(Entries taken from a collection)
· · · · ·
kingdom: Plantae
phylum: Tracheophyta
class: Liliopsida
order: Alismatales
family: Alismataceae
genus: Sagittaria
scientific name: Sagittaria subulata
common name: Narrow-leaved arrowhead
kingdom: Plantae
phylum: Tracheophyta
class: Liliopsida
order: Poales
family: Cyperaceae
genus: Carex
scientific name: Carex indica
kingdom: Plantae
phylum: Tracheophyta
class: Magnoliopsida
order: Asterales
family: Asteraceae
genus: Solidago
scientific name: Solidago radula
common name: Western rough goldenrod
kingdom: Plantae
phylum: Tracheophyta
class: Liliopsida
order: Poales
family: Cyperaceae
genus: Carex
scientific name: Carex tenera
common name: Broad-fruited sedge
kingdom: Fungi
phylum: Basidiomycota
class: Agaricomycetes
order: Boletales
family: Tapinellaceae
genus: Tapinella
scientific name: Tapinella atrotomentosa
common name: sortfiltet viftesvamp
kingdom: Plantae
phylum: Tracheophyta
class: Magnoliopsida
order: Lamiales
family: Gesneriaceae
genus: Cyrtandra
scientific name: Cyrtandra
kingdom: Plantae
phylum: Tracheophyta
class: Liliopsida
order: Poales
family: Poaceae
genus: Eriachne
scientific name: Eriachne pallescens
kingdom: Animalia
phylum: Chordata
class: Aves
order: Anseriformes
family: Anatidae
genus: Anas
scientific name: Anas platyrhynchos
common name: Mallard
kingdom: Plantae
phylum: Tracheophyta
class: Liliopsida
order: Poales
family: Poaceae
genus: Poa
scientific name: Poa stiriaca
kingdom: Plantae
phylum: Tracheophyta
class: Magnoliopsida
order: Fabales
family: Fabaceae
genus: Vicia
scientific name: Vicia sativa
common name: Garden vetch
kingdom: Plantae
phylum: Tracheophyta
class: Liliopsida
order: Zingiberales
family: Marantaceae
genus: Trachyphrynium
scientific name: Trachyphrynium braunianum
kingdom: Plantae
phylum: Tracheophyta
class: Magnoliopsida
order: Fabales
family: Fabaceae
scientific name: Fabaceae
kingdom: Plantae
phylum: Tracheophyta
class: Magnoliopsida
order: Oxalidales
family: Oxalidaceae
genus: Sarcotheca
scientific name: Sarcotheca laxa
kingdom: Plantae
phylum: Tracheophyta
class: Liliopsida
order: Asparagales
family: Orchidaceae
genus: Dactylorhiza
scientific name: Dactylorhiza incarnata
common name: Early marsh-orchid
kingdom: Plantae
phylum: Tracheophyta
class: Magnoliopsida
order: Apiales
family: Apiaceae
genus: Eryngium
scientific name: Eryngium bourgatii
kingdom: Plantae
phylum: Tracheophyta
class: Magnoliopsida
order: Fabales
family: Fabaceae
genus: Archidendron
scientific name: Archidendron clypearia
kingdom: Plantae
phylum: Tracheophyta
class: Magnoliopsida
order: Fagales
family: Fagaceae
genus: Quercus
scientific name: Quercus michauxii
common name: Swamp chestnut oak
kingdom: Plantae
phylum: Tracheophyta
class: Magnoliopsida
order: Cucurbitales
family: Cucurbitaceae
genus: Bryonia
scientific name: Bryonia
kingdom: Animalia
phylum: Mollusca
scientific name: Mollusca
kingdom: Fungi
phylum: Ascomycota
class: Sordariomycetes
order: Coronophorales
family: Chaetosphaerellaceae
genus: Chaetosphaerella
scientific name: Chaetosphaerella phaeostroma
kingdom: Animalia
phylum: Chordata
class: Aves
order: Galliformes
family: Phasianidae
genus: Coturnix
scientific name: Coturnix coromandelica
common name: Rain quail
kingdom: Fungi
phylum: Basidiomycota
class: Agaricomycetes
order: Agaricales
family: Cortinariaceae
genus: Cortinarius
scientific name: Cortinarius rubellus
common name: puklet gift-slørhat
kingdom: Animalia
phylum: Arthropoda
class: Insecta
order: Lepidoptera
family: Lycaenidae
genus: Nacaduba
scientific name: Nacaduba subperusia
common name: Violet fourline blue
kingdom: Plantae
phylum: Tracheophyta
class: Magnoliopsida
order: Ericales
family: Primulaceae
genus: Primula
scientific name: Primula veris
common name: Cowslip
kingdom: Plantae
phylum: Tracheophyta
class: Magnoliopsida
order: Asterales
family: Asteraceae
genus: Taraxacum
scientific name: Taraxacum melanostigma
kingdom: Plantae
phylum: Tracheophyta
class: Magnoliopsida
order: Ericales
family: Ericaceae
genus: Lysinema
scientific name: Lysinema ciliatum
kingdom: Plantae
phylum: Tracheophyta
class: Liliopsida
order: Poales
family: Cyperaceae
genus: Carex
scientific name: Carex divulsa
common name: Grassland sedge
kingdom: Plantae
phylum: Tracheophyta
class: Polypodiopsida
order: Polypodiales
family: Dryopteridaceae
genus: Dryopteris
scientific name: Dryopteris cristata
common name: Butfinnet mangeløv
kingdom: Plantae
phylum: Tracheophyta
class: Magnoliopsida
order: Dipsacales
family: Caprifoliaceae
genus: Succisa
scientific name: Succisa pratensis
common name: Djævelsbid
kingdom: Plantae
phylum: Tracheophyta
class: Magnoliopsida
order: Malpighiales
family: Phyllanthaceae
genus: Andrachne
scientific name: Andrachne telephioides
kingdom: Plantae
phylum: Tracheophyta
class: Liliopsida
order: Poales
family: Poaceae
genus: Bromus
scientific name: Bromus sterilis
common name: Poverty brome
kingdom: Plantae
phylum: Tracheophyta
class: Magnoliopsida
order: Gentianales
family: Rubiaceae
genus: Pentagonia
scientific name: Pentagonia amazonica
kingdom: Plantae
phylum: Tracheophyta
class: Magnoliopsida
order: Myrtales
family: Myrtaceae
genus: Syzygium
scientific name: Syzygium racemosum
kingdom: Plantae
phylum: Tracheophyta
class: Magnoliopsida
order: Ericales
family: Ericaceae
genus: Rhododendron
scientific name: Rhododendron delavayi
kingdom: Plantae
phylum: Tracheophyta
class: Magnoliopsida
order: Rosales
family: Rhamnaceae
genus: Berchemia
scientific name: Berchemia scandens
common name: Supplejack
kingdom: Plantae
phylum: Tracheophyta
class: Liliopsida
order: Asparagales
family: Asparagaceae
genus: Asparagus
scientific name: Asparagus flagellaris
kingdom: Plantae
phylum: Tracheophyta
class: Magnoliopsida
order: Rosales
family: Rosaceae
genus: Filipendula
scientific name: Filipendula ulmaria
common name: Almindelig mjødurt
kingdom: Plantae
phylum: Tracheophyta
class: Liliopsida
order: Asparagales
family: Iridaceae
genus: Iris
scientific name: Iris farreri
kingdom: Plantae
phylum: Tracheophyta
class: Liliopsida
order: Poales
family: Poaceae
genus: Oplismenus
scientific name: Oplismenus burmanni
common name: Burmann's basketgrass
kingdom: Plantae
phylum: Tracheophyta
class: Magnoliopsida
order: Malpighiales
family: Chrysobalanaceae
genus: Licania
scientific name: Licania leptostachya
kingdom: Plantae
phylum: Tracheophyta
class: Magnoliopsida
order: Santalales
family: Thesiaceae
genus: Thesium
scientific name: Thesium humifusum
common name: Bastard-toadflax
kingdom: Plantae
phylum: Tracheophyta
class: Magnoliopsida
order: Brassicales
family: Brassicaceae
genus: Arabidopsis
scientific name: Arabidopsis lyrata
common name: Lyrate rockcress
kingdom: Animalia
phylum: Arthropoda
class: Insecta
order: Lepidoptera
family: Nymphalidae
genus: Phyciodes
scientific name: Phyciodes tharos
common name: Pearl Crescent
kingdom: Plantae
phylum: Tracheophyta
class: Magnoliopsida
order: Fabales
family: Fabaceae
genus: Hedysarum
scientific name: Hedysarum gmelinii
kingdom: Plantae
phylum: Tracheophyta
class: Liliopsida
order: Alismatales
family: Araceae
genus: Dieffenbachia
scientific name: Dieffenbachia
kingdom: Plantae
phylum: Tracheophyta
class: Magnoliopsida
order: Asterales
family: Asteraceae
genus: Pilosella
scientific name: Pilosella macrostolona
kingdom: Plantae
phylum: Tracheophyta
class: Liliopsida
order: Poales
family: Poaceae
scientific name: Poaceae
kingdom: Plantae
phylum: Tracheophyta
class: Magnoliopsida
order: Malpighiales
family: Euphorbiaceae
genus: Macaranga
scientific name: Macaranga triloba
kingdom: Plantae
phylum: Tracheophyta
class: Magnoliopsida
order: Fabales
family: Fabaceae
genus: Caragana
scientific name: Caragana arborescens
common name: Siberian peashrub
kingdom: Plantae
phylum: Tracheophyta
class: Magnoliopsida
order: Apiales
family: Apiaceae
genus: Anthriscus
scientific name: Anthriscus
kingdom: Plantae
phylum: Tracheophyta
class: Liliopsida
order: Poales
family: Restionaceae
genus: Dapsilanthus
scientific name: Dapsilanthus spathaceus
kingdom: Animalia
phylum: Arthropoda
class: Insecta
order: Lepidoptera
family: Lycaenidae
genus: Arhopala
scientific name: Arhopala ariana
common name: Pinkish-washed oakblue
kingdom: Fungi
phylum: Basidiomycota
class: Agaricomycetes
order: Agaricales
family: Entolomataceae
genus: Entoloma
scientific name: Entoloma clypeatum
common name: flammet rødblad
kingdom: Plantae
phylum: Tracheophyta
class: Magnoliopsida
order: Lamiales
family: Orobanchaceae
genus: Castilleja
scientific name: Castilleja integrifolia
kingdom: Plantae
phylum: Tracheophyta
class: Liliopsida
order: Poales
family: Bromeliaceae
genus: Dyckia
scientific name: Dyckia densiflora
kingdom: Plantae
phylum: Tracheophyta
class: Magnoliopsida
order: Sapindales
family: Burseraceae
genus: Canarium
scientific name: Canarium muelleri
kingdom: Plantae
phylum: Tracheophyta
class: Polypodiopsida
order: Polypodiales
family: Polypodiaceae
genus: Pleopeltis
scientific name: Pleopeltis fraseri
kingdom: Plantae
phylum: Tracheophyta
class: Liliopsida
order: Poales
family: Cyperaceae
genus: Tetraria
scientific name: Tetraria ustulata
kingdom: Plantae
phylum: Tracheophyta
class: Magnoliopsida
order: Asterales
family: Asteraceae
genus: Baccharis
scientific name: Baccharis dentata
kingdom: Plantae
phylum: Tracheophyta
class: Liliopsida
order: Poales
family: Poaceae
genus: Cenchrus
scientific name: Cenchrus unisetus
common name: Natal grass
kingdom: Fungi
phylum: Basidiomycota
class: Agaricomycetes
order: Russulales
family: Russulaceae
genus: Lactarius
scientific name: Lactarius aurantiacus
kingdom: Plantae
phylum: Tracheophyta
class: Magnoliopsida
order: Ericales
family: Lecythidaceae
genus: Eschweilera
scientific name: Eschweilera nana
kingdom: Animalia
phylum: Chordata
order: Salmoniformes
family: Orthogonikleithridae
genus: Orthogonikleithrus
· · · · ·
» **What to produce**:
Edit the section of the records that opens with the line containing "common name: Butfinnet mangeløv" and closes with the one containing "genus: Licania" by swapping "common name" for "vernacular name" wherever it appears. Give back only those lines, otherwise unchanged.

» **Response**:
vernacular name: Butfinnet mangeløv
kingdom: Plantae
phylum: Tracheophyta
class: Magnoliopsida
order: Dipsacales
family: Caprifoliaceae
genus: Succisa
scientific name: Succisa pratensis
vernacular name: Djævelsbid
kingdom: Plantae
phylum: Tracheophyta
class: Magnoliopsida
order: Malpighiales
family: Phyllanthaceae
genus: Andrachne
scientific name: Andrachne telephioides
kingdom: Plantae
phylum: Tracheophyta
class: Liliopsida
order: Poales
family: Poaceae
genus: Bromus
scientific name: Bromus sterilis
vernacular name: Poverty brome
kingdom: Plantae
phylum: Tracheophyta
class: Magnoliopsida
order: Gentianales
family: Rubiaceae
genus: Pentagonia
scientific name: Pentagonia amazonica
kingdom: Plantae
phylum: Tracheophyta
class: Magnoliopsida
order: Myrtales
family: Myrtaceae
genus: Syzygium
scientific name: Syzygium racemosum
kingdom: Plantae
phylum: Tracheophyta
class: Magnoliopsida
order: Ericales
family: Ericaceae
genus: Rhododendron
scientific name: Rhododendron delavayi
kingdom: Plantae
phylum: Tracheophyta
class: Magnoliopsida
order: Rosales
family: Rhamnaceae
genus: Berchemia
scientific name: Berchemia scandens
vernacular name: Supplejack
kingdom: Plantae
phylum: Tracheophyta
class: Liliopsida
order: Asparagales
family: Asparagaceae
genus: Asparagus
scientific name: Asparagus flagellaris
kingdom: Plantae
phylum: Tracheophyta
class: Magnoliopsida
order: Rosales
family: Rosaceae
genus: Filipendula
scientific name: Filipendula ulmaria
vernacular name: Almindelig mjødurt
kingdom: Plantae
phylum: Tracheophyta
class: Liliopsida
order: Asparagales
family: Iridaceae
genus: Iris
scientific name: Iris farreri
kingdom: Plantae
phylum: Tracheophyta
class: Liliopsida
order: Poales
family: Poaceae
genus: Oplismenus
scientific name: Oplismenus burmanni
vernacular name: Burmann's basketgrass
kingdom: Plantae
phylum: Tracheophyta
class: Magnoliopsida
order: Malpighiales
family: Chrysobalanaceae
genus: Licania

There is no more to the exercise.